Your goal - Reproduce, word for word, the stretch of the items below from the line containing "collector number: 1839" through the last line of the items.

— Begin —

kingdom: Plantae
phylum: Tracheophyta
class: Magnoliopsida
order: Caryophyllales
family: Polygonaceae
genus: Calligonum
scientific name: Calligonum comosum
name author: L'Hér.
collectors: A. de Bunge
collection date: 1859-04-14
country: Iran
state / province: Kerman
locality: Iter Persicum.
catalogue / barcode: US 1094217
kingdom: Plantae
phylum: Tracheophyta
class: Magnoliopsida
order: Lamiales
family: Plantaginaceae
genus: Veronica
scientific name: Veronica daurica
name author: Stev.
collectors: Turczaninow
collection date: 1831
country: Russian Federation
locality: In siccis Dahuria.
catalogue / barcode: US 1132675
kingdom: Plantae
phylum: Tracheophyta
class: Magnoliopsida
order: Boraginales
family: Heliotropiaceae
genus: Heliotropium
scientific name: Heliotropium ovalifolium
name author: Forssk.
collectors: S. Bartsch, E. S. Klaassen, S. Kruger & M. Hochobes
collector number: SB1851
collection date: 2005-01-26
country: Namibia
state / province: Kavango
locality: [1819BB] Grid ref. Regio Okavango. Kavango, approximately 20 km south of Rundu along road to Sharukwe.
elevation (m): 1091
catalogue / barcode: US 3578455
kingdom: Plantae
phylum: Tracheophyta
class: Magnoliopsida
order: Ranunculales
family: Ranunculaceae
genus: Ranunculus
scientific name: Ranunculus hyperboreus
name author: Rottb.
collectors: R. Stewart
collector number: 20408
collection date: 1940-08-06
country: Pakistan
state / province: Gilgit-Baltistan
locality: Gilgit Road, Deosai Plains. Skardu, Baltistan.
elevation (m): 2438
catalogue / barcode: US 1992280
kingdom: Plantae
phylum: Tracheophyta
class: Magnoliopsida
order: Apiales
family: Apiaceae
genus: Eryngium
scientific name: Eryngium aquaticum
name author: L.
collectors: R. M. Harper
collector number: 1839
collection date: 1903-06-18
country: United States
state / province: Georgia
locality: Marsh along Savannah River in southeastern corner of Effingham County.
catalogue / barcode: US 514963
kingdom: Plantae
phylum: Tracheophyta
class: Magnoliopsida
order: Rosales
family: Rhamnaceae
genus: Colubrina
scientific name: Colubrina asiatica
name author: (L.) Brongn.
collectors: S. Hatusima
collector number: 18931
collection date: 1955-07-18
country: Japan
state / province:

— End —

Correct response -
collector number: 1839
collection date: 1903-06-18
country: United States
state / province: Georgia
locality: Marsh along Savannah River in southeastern corner of Effingham County.
catalogue / barcode: US 514963
kingdom: Plantae
phylum: Tracheophyta
class: Magnoliopsida
order: Rosales
family: Rhamnaceae
genus: Colubrina
scientific name: Colubrina asiatica
name author: (L.) Brongn.
collectors: S. Hatusima
collector number: 18931
collection date: 1955-07-18
country: Japan
state / province:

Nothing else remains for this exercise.